Nie mogłem nic zrobić, musiałem pozostać na jego poziomie. Mogliśmy się tam zatrzymać. To właśnie przydarzyło mu się po raz drugi. Mam nadzieję, że zespół zrobi coś, aby to naprawić. Staramy się być naprzeciw siebie. Będziemy musieli omówić fakt, że zatrzymał się przede mną. Tracimy punkty dla zespołu. Ograniczam obrażenia, ale nie jest to idealne rozwiązanie. »

Sergio Pérez przyznał się do swojej odpowiedzialności za pierwszą kolizję, ale w drugiej chciał się oczyścić. „Żal mi zespołu. Jestem winny pierwszego zdarzenia. Nie wybrałem odpowiedniego trybu pracy silnika i nie miałem odpowiedniej mocy. Na prostej pojechałem w prawo, zobaczyłem Estebana i był kontakt.
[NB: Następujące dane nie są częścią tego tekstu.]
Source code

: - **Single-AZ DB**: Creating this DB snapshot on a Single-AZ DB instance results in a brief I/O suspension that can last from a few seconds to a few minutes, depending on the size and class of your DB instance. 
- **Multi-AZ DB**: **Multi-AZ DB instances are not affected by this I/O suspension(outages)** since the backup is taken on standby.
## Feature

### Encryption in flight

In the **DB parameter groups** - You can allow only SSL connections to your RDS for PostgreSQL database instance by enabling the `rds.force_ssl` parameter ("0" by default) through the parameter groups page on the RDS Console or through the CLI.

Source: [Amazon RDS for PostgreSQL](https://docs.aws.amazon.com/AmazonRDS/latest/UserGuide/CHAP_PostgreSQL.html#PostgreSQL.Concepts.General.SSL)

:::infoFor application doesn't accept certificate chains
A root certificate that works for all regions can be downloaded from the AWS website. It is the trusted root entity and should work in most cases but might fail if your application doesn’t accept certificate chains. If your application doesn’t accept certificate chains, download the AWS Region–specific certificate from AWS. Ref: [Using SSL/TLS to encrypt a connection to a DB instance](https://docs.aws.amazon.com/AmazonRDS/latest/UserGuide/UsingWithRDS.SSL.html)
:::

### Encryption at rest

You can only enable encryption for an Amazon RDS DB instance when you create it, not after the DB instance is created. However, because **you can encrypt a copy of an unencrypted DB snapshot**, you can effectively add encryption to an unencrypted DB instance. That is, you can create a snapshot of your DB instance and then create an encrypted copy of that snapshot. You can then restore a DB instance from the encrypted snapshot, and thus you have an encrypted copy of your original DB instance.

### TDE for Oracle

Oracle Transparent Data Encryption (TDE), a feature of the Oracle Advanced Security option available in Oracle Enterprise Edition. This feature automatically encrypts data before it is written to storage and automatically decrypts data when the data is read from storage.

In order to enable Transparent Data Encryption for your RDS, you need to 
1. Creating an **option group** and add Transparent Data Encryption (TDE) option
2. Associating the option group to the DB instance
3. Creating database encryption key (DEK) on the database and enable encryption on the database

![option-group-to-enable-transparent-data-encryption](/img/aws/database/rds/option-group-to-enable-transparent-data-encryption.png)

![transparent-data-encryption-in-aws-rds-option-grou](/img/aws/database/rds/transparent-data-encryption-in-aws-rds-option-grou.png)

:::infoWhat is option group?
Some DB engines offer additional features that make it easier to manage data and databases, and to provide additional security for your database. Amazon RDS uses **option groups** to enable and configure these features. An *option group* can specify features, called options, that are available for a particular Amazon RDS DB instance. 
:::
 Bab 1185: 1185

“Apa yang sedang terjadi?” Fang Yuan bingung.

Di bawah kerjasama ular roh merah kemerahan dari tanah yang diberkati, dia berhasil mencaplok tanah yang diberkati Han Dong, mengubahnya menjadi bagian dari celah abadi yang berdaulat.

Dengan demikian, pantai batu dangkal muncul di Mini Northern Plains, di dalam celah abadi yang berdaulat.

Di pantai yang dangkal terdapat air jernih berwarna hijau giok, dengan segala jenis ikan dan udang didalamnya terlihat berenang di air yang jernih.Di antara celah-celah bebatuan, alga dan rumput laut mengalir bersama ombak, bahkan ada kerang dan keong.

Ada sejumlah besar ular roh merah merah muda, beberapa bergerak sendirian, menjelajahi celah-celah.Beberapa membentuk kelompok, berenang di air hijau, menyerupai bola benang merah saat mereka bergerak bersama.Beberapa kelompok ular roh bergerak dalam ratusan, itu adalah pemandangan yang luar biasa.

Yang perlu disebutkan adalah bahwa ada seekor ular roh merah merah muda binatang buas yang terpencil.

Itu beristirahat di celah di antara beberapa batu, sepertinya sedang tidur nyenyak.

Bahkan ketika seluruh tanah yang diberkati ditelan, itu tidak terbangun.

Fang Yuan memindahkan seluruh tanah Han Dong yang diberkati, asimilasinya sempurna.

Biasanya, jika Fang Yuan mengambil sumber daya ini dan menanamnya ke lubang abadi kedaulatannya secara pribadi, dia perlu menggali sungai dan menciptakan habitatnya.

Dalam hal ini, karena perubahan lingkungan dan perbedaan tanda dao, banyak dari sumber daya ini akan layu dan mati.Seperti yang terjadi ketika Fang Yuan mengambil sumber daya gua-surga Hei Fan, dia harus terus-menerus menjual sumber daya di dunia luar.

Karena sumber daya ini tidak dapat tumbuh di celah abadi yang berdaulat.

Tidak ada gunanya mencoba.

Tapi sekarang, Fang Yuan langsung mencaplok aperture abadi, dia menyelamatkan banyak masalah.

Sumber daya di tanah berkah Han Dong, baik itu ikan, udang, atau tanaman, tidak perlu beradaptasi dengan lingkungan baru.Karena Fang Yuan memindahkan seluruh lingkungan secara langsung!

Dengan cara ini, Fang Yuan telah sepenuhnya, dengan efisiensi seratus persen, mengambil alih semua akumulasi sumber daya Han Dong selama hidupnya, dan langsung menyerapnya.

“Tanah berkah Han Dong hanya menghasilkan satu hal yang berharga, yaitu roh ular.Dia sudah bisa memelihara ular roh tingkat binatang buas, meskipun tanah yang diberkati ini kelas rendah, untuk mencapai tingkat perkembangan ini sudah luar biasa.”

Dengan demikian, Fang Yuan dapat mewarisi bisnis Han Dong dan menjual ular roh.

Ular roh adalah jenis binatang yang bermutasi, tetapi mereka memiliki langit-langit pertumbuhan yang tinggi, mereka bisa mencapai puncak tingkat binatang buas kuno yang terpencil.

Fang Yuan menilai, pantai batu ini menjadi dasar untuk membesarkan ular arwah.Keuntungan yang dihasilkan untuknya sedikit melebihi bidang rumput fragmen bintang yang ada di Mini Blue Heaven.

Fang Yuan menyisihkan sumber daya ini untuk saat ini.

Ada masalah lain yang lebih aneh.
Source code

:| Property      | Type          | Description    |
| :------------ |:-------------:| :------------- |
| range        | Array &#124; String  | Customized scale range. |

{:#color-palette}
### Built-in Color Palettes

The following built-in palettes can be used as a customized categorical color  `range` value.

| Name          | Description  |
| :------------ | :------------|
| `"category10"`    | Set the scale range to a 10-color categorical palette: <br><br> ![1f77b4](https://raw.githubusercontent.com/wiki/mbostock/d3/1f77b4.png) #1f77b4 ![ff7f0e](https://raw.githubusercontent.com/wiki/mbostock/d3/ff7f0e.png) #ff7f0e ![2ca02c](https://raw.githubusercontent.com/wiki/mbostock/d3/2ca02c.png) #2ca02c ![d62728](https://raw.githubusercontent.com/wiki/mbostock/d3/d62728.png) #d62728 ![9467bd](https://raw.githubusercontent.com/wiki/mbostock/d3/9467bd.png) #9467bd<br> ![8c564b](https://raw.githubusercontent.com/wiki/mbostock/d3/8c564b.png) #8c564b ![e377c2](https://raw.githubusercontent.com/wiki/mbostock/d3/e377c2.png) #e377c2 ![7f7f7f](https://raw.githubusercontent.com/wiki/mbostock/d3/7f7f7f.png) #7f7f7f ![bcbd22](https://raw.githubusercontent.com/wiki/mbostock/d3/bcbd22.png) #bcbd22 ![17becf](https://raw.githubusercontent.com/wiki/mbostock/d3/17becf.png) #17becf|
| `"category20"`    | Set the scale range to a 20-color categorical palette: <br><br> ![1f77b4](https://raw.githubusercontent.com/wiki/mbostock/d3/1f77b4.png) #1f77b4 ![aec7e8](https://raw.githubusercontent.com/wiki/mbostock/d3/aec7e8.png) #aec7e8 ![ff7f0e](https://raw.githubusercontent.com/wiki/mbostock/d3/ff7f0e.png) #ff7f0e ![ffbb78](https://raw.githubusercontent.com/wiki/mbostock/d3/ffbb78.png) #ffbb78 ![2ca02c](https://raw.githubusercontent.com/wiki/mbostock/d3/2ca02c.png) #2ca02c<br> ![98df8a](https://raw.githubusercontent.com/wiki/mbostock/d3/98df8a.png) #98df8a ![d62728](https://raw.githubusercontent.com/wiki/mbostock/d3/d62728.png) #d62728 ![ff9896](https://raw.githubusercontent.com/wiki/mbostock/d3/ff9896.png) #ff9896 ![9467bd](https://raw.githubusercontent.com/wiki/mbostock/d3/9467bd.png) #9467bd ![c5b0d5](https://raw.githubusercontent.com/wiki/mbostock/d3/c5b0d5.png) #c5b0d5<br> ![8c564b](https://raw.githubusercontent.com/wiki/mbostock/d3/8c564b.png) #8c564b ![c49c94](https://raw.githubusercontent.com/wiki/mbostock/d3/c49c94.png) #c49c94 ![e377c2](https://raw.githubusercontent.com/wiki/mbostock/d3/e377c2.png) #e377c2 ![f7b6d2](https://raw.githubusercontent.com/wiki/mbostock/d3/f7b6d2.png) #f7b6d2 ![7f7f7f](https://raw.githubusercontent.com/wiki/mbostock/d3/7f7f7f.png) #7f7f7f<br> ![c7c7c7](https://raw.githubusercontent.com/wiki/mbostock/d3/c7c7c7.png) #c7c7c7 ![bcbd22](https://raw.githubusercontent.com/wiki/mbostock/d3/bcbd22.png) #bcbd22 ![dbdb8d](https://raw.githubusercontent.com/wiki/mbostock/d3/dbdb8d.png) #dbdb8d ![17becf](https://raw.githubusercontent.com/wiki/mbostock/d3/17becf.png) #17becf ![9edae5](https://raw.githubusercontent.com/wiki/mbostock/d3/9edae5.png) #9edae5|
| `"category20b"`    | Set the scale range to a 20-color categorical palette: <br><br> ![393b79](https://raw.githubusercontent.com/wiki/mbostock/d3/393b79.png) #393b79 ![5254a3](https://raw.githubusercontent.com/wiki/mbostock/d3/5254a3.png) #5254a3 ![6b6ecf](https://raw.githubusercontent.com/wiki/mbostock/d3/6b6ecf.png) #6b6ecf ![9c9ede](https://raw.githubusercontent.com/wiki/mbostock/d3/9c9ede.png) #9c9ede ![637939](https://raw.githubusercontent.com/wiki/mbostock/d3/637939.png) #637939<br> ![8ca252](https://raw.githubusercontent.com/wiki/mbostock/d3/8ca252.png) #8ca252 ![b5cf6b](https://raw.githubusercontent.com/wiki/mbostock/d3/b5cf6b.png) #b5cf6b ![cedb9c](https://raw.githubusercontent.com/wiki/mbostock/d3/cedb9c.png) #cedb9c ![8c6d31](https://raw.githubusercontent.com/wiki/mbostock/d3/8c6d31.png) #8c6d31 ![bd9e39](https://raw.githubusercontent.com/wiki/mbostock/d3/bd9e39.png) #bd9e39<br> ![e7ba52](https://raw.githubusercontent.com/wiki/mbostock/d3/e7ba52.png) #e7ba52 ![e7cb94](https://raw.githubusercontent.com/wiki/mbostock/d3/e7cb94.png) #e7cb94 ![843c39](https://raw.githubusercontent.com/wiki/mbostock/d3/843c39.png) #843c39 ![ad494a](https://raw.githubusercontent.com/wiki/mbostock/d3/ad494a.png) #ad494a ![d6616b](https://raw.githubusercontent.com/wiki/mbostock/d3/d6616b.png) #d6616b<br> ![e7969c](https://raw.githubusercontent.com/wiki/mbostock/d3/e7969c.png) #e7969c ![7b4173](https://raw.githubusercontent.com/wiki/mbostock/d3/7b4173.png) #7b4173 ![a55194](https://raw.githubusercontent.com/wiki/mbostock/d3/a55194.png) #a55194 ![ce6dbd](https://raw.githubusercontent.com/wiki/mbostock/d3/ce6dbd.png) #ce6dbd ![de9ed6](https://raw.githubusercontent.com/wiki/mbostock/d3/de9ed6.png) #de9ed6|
Potem byłem z przodu, nie było dla niego miejsca. Po Eau Rouge przyszedł czas na DRS. Jesteśmy dwoma profesjonalistami i musimy porozmawiać. Nasze stosunki były napięte od czasu Baku. »

Zapoznaj się z raportem i analizą Grand Prix Belgii, przygotowanym przez naszych specjalnych korespondentów w Spa, w numerze 2129 AUTOtygodniowo, dostępny jutro wieczorem w wersji cyfrowej, a od tej środy w kioskach.